┌────────
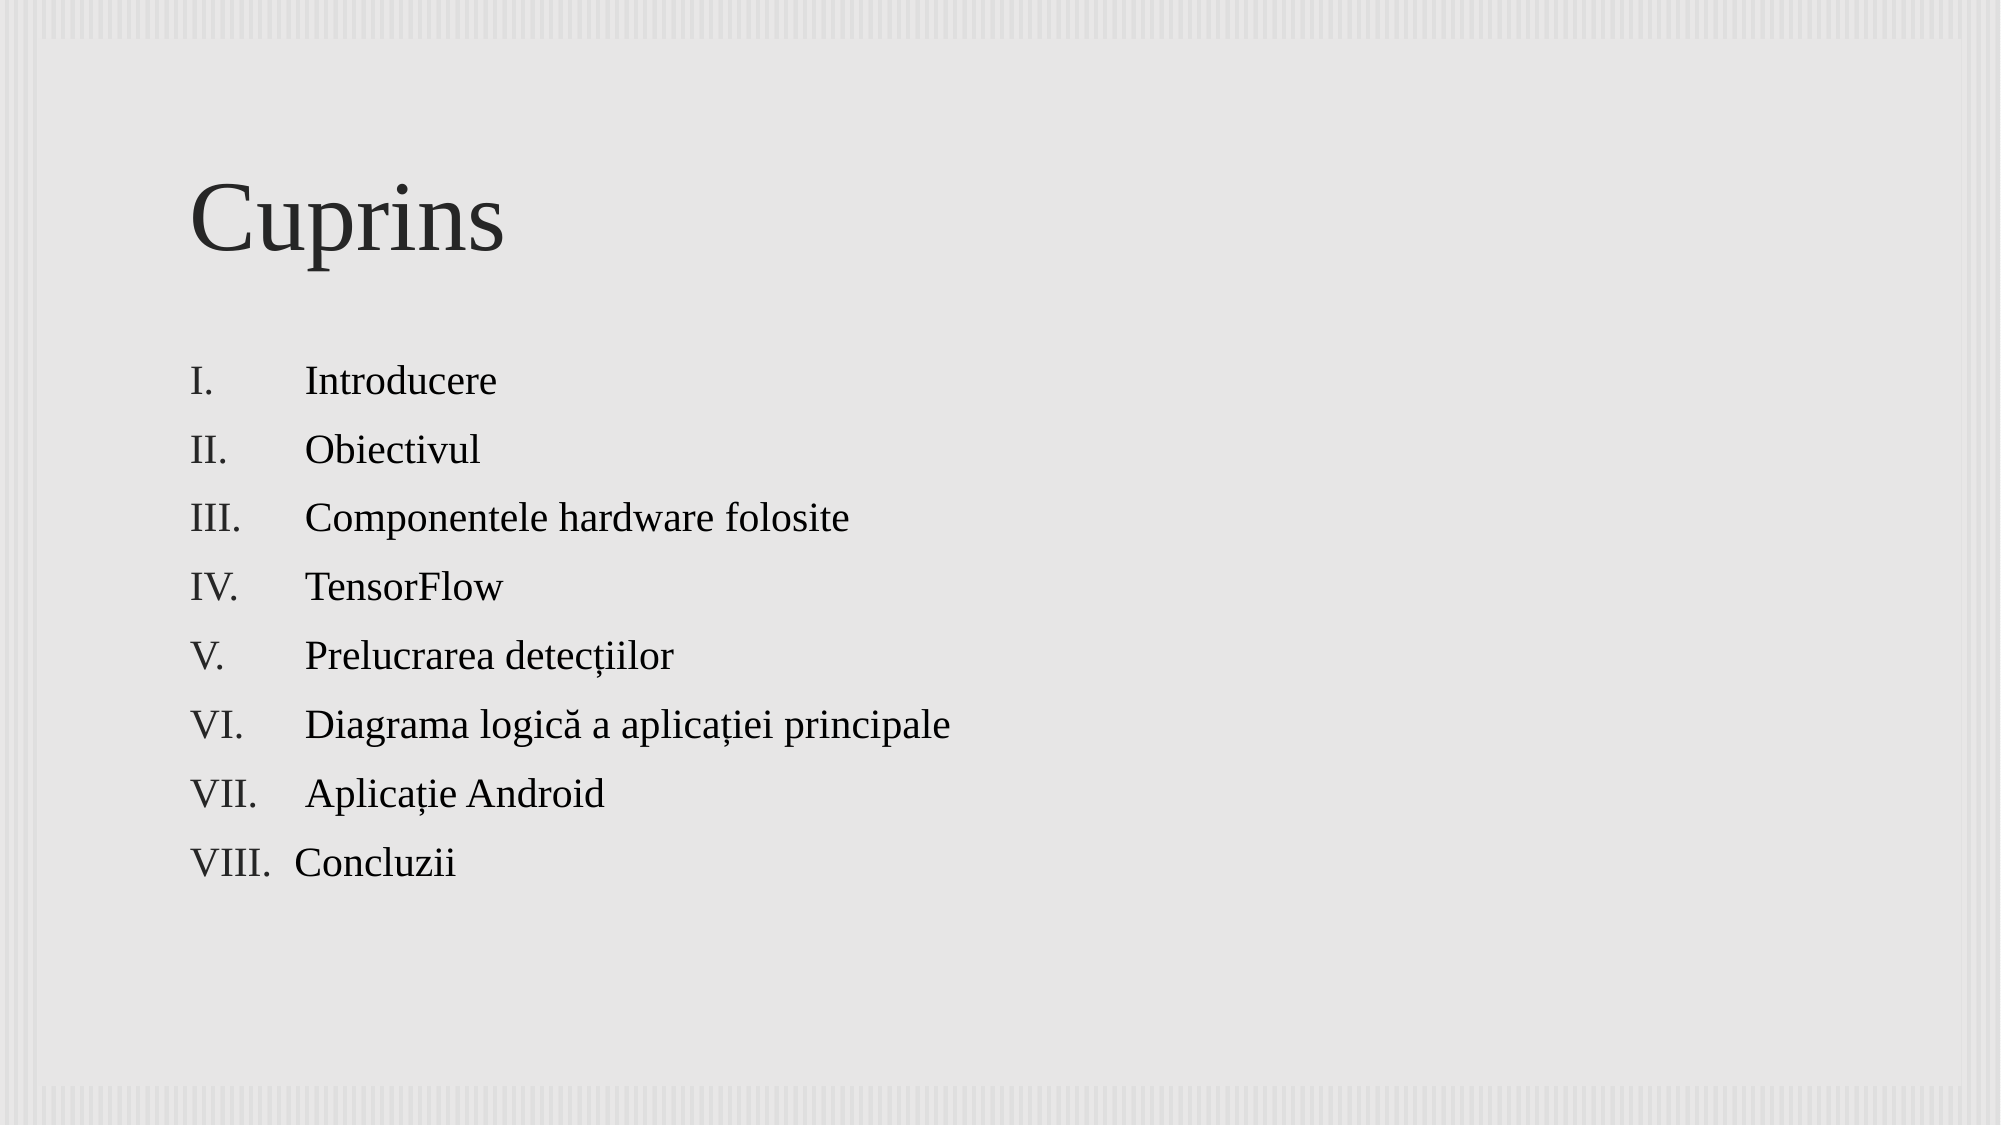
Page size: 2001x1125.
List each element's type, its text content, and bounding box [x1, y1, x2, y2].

title Cuprins [174, 105, 1825, 331]
list Introducere Obiectivul Componentele hardware folosite TensorFlow Prelucrarea detecțiilor Diagrama logică a aplicației principale Aplicație Android Concluzii [174, 345, 1825, 990]
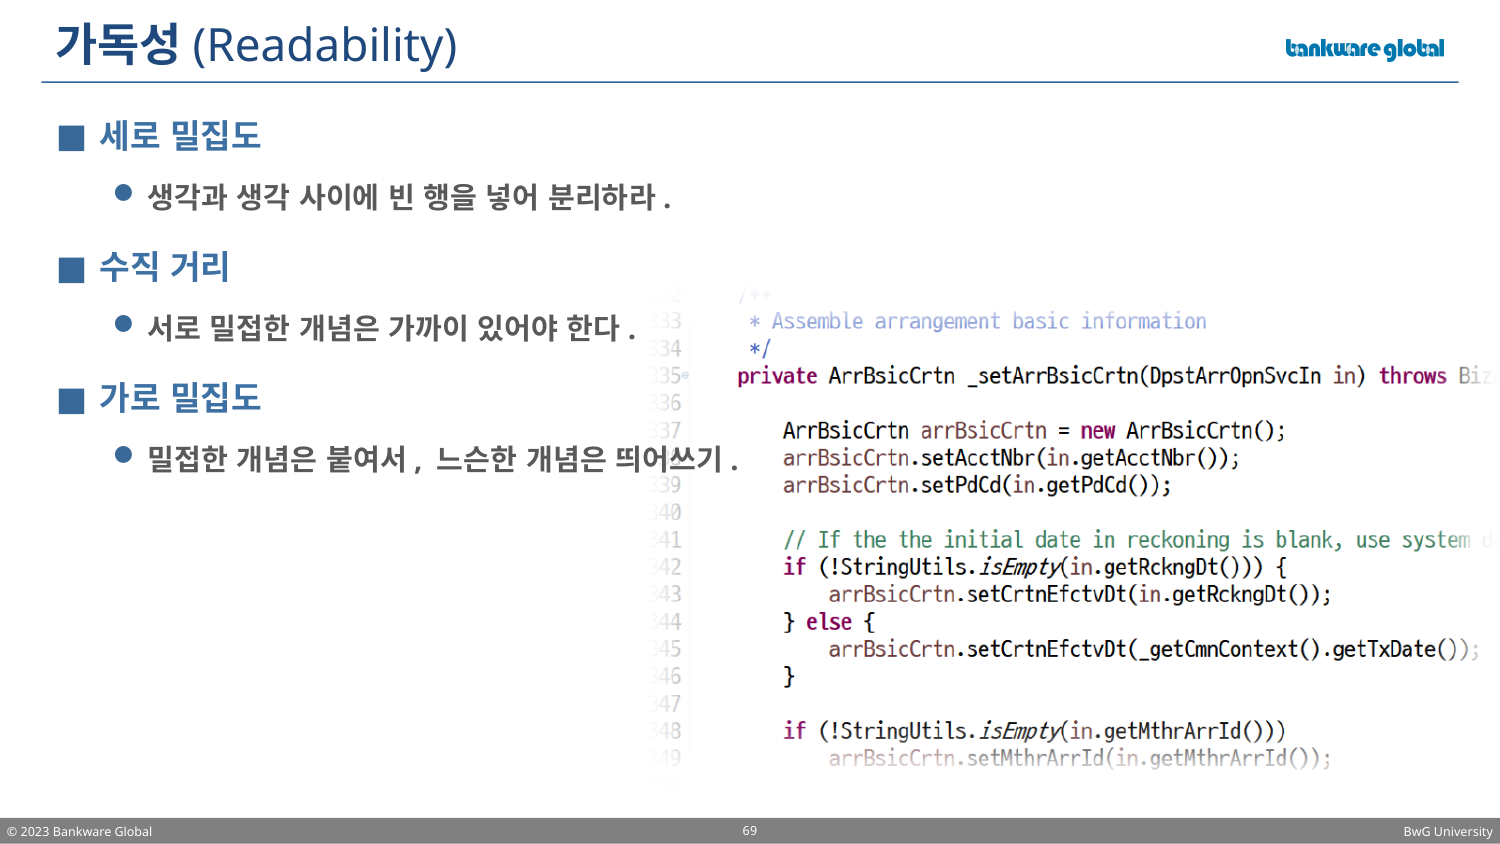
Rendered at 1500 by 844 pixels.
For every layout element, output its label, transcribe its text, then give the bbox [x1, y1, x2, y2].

slide_number 69 [741, 823, 759, 840]
list 세로 밀집도 생각과 생각 사이에 빈 행을 넣어 분리하라. 수직 거리 서로 밀접한 개념은 가까이 있어야 한다. 가로 밀집도 밀접한 개념은 붙여서, 느슨한 개념은 띄어쓰기. [40, 87, 1459, 785]
title 가독성(Readability) [40, 17, 1459, 77]
picture [641, 279, 1500, 793]
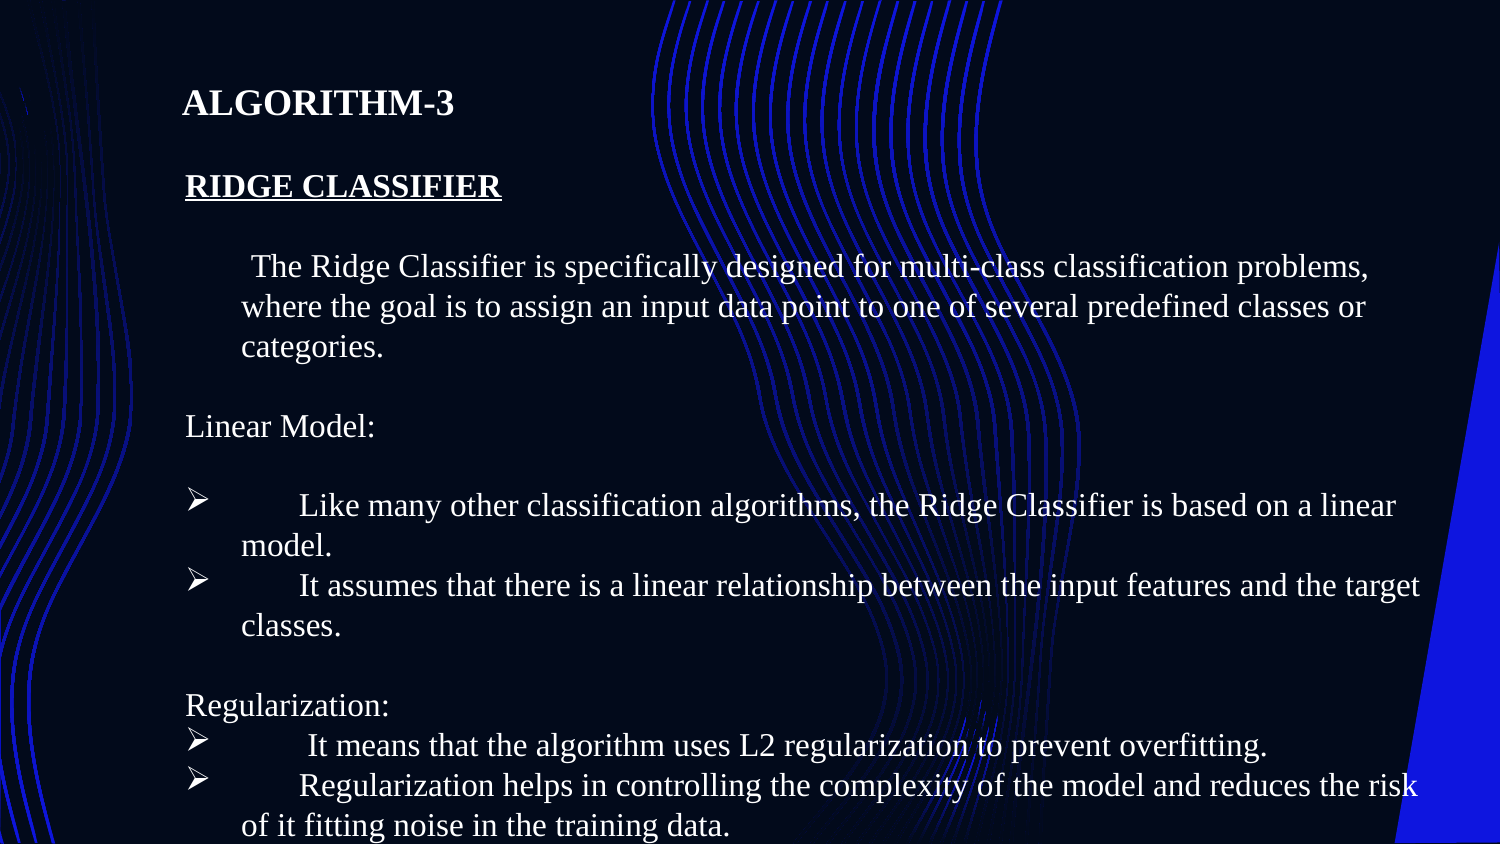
└────────
What is expected
Your answer must contain the full data, repeated exactly, without pictures.

Finished exercise
Page size: 2001x1125.
List each element's type, its text content, and bounding box [x1, y1, x2, y2].

title Cuprins [174, 105, 1825, 331]
list Introducere Obiectivul Componentele hardware folosite TensorFlow Prelucrarea detecțiilor Diagrama logică a aplicației principale Aplicație Android Concluzii [174, 345, 1825, 990]
Rendered at 1500 by 844 pixels.
For every layout element, output its label, transcribe its text, then give the bbox [x1, y1, x2, y2].

slide_number 69 [741, 823, 759, 840]
list 세로 밀집도 생각과 생각 사이에 빈 행을 넣어 분리하라. 수직 거리 서로 밀접한 개념은 가까이 있어야 한다. 가로 밀집도 밀접한 개념은 붙여서, 느슨한 개념은 띄어쓰기. [40, 87, 1459, 785]
title 가독성(Readability) [40, 17, 1459, 77]
picture [641, 279, 1500, 793]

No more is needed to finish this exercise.